If you have a particular line of C code in mind to examine in the machine output, how would you locate it in objdump output. Here is an example
if (cond)
foo;
bar();
and I want to see if bar was inlined as I'd like. Or would you use some alternative tool instead of objdump?
You can start objdump using the -S
option (like "objdump -Sd a.out"
). It will display the sourcecode intermixxed with the assembler code, if the source-files the code was compiled from are available.

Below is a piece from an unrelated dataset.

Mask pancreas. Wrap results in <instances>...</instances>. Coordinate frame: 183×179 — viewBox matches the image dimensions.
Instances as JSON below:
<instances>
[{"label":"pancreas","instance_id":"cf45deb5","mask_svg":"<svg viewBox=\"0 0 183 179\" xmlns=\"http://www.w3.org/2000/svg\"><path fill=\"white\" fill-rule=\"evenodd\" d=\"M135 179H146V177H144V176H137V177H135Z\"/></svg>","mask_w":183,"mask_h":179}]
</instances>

Alternatively, you can use the following way:
int main(void) {
int a = 0;
asm("#");
return a;
}
becomes
.file "a.c"
.text
.globl main
.type main, @function
main:
leal 4(%esp), %ecx
andl $-16, %esp
pushl -4(%ecx)
pushl %ebp
movl %esp, %ebp
pushl %ecx
subl $16, %esp
movl $0, -8(%ebp)
#APP
# 3 "a.c" 1
#
# 0 "" 2
#NO_APP
movl -8(%ebp), %eax
addl $16, %esp
popl %ecx
popl %ebp
leal -4(%ecx), %esp
ret
.size main, .-main
.ident "GCC: (GNU) 4.3.2"
.section .note.GNU-stack,"",@progbits
You debugger should also let you see source code and matching assembly if you compiled with debug symbols. This is gcc option -g and gdb disass command.
If you're compiling with gcc, you can use -S to generate an assembly file directly. This file usually has some useful information in it, including function names and sometimes line numbers for code (depending on the compile options you use).